Abstract

Herbal plants are highly significant to the local community in Malaysia, as the country's fertile land is rich in diverse species that are widely used for various purposes, including traditional medicine, culinary, aromatherapy, and even in the cosmetic industries. This situation demands numerous applications and activities, including plant species identification, medicinal plant research, agriculture research, and environmental monitoring, which makes image classification of herbal plants a substantial task. However, this task is complicated by the complex nature of the plants, particularly includes plants variations in appearance, close similarities between species, and limited availability of labeled data and images.
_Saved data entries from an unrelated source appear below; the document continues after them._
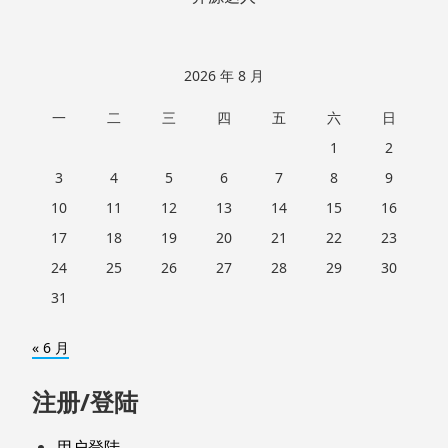
2026 年 8 月
一
二
三
四
五
六
日
1
2
3
4
5
6
7
8
9
10
11
12
13
14
15
16
17
18
19
20
21
22
23
24
25
26
27
28
29
30
31
« 6 月
注册/登陆
用户登陆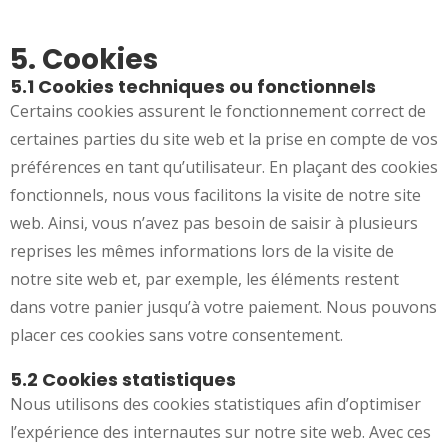
5. Cookies
5.1 Cookies techniques ou fonctionnels
Certains cookies assurent le fonctionnement correct de
certaines parties du site web et la prise en compte de vos
préférences en tant qu’utilisateur. En plaçant des cookies
fonctionnels, nous vous facilitons la visite de notre site
web. Ainsi, vous n’avez pas besoin de saisir à plusieurs
reprises les mêmes informations lors de la visite de
notre site web et, par exemple, les éléments restent
dans votre panier jusqu’à votre paiement. Nous pouvons
placer ces cookies sans votre consentement.
5.2 Cookies statistiques
Nous utilisons des cookies statistiques afin d’optimiser
l’expérience des internautes sur notre site web. Avec ces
Motivated to mitigate the issues, this paper investigated the use of transfer learning and fine- tuning the deep learning neural network to classify different herbal plant species. Transfer learning is an algorithm that learns to recognize image features in one domain and having the capability to generalize the learnt knowledge to a new domain with a smaller dataset. Additionally, fine-tuning can be used to further improve the performance of the model on the new task with less training time and fewer training data. The authors performed experiments on ResNet-50 which been previously trained with ImageNet dataset. The experiments were carried out on a subset of the MYLPherbs-1 dataset, which consisted of two local perennial herbs plant species. Different hyperparameters were used across the various experiment settings, and the authors observed the behavior and relationships of the distinct models, datasets, and hyperparameters toward the classification task's accuracy. The authors also employed two different transfer learning approaches: (i) using pre-trained models as feature extractors with different classifiers, (ii) fine-tuning the pre-trained model. Based on the results and discussion, fine-tuning the ResNet-50 model on the MYLPherb-1 dataset demonstrated the best overall performance.